Yes, Q=rationals, R=reals; but how and why is mapping of Q to Q relevant here, since I am later asked about map of function R to R?

It is relevant because it is a critical hypothesis for the problem. You are also given that f is non decreasing and that f restricted to Q is a bijection. Think about what the map f restricted to Q looks like. Where does f(q) go to?

Now, where does f map the irrational points to?

Since I=irrationals are uncountable and so are reals I guess we could create a bijection between the two (not sure if I am correct here), but I suppose I would be mapped to R.

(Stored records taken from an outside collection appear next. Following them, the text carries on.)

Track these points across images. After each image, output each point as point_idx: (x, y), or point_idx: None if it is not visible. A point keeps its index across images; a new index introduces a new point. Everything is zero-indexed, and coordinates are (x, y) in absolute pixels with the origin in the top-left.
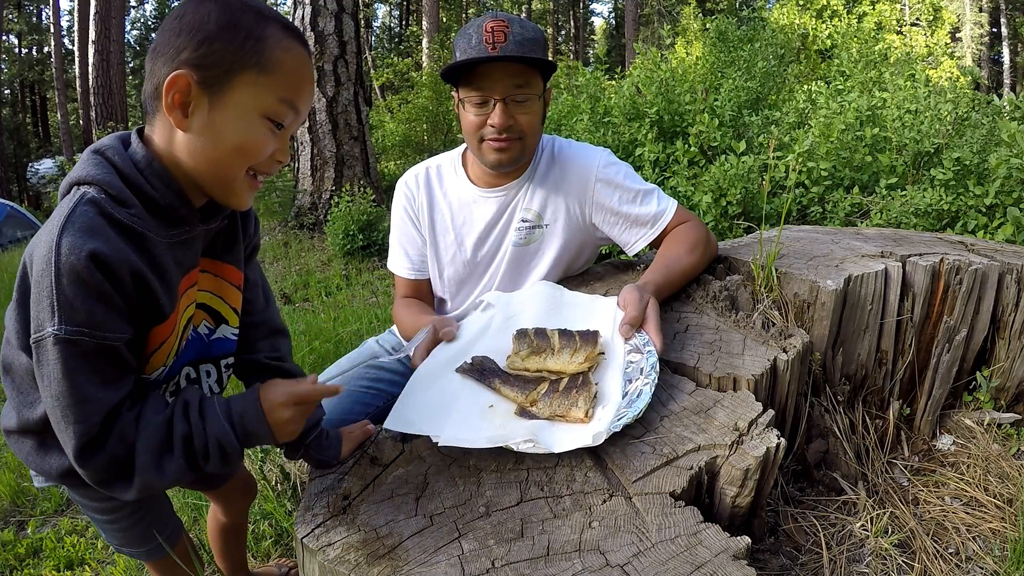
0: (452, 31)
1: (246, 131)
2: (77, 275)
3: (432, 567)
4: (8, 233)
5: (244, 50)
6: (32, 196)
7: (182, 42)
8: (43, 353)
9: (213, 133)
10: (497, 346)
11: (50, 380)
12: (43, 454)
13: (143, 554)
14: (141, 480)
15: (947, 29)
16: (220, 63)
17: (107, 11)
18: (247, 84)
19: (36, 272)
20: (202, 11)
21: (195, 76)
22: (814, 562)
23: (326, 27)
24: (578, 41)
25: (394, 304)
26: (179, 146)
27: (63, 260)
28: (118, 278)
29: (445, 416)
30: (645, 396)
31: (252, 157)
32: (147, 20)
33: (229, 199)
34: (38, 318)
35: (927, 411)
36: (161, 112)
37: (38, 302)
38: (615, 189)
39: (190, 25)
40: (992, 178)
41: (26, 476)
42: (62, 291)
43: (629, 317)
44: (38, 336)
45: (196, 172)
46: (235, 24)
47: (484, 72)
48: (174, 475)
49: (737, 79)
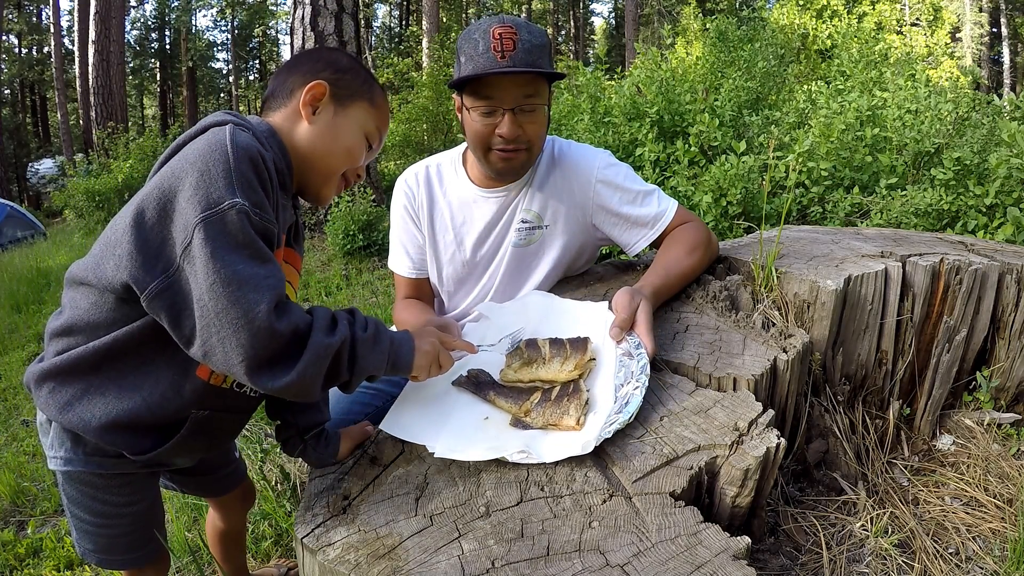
0: (452, 31)
1: (354, 138)
2: (252, 161)
3: (432, 567)
4: (8, 233)
5: (364, 88)
6: (32, 196)
7: (320, 67)
8: (223, 225)
9: (332, 131)
10: (491, 359)
11: (236, 248)
12: (85, 402)
13: (119, 563)
14: (308, 357)
15: (947, 29)
16: (348, 88)
17: (107, 11)
18: (362, 108)
19: (198, 167)
20: (337, 54)
21: (330, 88)
22: (814, 562)
23: (326, 27)
24: (578, 41)
25: (395, 305)
26: (300, 134)
27: (241, 146)
28: (272, 181)
29: (441, 427)
30: (635, 402)
31: (353, 160)
32: (147, 20)
33: (321, 188)
34: (209, 197)
35: (927, 411)
36: (289, 107)
37: (208, 185)
38: (615, 190)
39: (329, 59)
40: (992, 178)
41: (26, 476)
42: (241, 171)
43: (619, 320)
44: (215, 211)
45: (308, 157)
46: (358, 70)
47: (493, 82)
48: (333, 350)
49: (737, 79)
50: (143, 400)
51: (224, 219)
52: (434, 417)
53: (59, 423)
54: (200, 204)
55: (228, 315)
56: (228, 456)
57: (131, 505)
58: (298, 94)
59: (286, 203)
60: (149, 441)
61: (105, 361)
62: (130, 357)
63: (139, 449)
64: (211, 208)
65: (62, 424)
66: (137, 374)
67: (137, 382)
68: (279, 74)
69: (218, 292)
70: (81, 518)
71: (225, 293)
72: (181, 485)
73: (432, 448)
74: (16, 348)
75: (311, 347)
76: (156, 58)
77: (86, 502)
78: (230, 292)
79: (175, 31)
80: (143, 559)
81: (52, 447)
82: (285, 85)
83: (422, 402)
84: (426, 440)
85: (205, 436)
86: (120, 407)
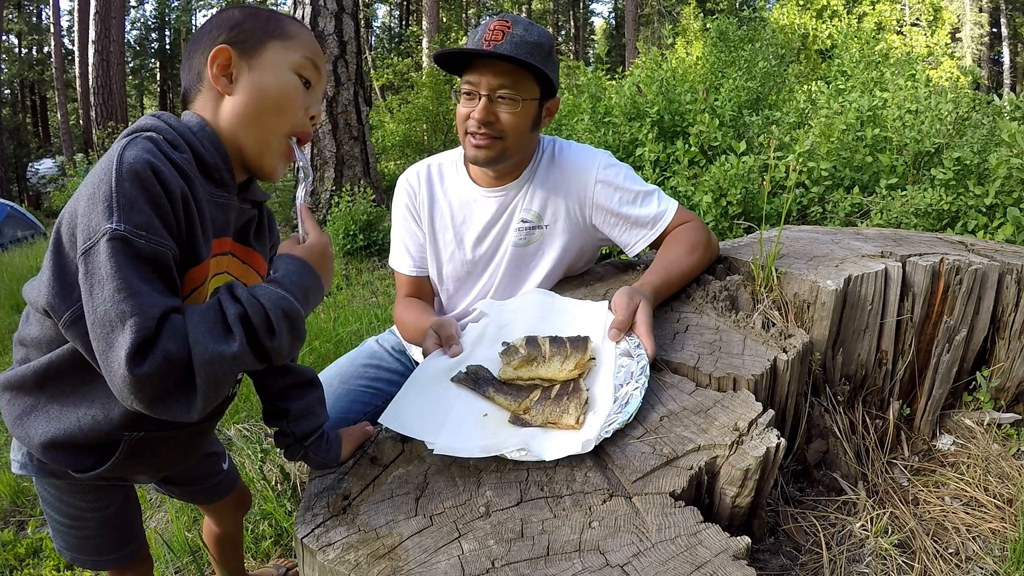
0: (452, 31)
1: (282, 82)
2: (138, 178)
3: (432, 567)
4: (8, 233)
5: (268, 26)
6: (32, 196)
7: (216, 34)
8: (95, 257)
9: (256, 89)
10: (491, 355)
11: (102, 283)
12: (31, 418)
13: (92, 563)
14: (204, 375)
15: (947, 29)
16: (251, 36)
17: (107, 11)
18: (276, 47)
19: (88, 190)
20: (226, 13)
21: (233, 48)
22: (814, 562)
23: (326, 27)
24: (578, 41)
25: (396, 304)
26: (225, 112)
27: (125, 166)
28: (171, 193)
29: (440, 424)
30: (634, 402)
31: (290, 114)
32: (147, 20)
33: (263, 161)
34: (89, 227)
35: (927, 411)
36: (205, 89)
37: (91, 211)
38: (615, 190)
39: (219, 22)
40: (992, 178)
41: (27, 476)
42: (123, 191)
43: (617, 321)
44: (90, 242)
45: (240, 135)
46: (255, 14)
47: (477, 66)
48: (236, 360)
49: (737, 79)
50: (77, 421)
51: (97, 250)
52: (433, 412)
53: (12, 433)
54: (83, 234)
55: (105, 359)
56: (213, 468)
57: (96, 510)
58: (206, 73)
59: (227, 200)
60: (90, 460)
61: (47, 380)
62: (67, 377)
63: (80, 467)
64: (88, 239)
65: (15, 435)
66: (76, 394)
67: (76, 401)
68: (183, 64)
69: (96, 332)
70: (53, 517)
71: (102, 334)
72: (168, 492)
73: (431, 444)
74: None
75: (201, 365)
76: (156, 58)
77: (55, 503)
78: (104, 334)
79: (175, 31)
80: (118, 561)
81: (13, 449)
82: (192, 71)
83: (422, 397)
84: (425, 436)
85: (149, 456)
86: (58, 426)
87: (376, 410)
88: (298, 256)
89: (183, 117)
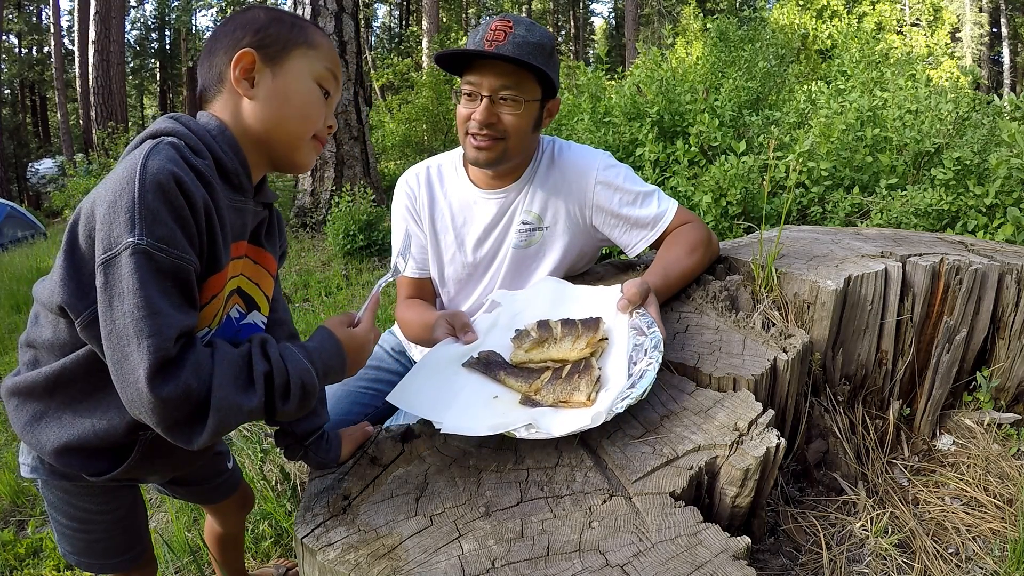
0: (452, 31)
1: (306, 92)
2: (162, 190)
3: (432, 567)
4: (8, 233)
5: (293, 33)
6: (32, 196)
7: (239, 34)
8: (115, 269)
9: (280, 96)
10: (503, 342)
11: (122, 297)
12: (42, 424)
13: (98, 566)
14: (217, 418)
15: (947, 29)
16: (277, 42)
17: (107, 11)
18: (300, 56)
19: (109, 197)
20: (250, 14)
21: (258, 53)
22: (814, 562)
23: (326, 27)
24: (578, 41)
25: (397, 305)
26: (247, 114)
27: (148, 176)
28: (194, 205)
29: (448, 404)
30: (648, 377)
31: (314, 117)
32: (147, 20)
33: (295, 157)
34: (110, 237)
35: (927, 411)
36: (225, 91)
37: (111, 220)
38: (615, 191)
39: (243, 23)
40: (992, 178)
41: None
42: (145, 204)
43: (630, 294)
44: (110, 253)
45: (265, 134)
46: (280, 19)
47: (478, 67)
48: (250, 414)
49: (737, 79)
50: (92, 426)
51: (118, 263)
52: (442, 393)
53: (22, 439)
54: (103, 243)
55: (120, 370)
56: (218, 467)
57: (106, 512)
58: (227, 74)
59: (243, 205)
60: (104, 463)
61: (58, 386)
62: (79, 384)
63: (94, 471)
64: (109, 250)
65: (24, 441)
66: (90, 400)
67: (90, 407)
68: (202, 62)
69: (112, 343)
70: (59, 521)
71: (117, 346)
72: (172, 492)
73: (439, 424)
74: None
75: (217, 409)
76: (156, 58)
77: (62, 506)
78: (120, 346)
79: (175, 31)
80: (124, 565)
81: (22, 453)
82: (212, 70)
83: (431, 379)
84: (433, 415)
85: (163, 456)
86: (72, 432)
87: (376, 411)
88: (338, 338)
89: (200, 119)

Ah, I deleted my previous post, what I said was incorrect!. But... let me try to be more helpful: try this outline of a proof (if you like):

1) show that the restriction of f to Q is continuous (treat Q as a metric space on its own and apply the epsilon delta definition).

2) show that there exists a unique extension of f:Q->Q to f:R->R such that f is continuous on R (proving this is fairly easy via contradiction).

3) show that f being non-decreasing on Q and continuous on Q implies it is this candidate function (step 2 isn't entirely necessary, but it should help provide a lot more intuition to make this last leap).

I'm quite drowsy, so if something sounds confusing tell me.

I'm sorry, but I'm not familiar with the term "unique extension" what do you mean by that?

I'm sorry, but I'm not familiar with the term "unique extension" what do you mean by that?

Oh no prob. An extension of a function f:Q->Q to a function g:R->R is g such that for every x in Q, f(x) = g(x).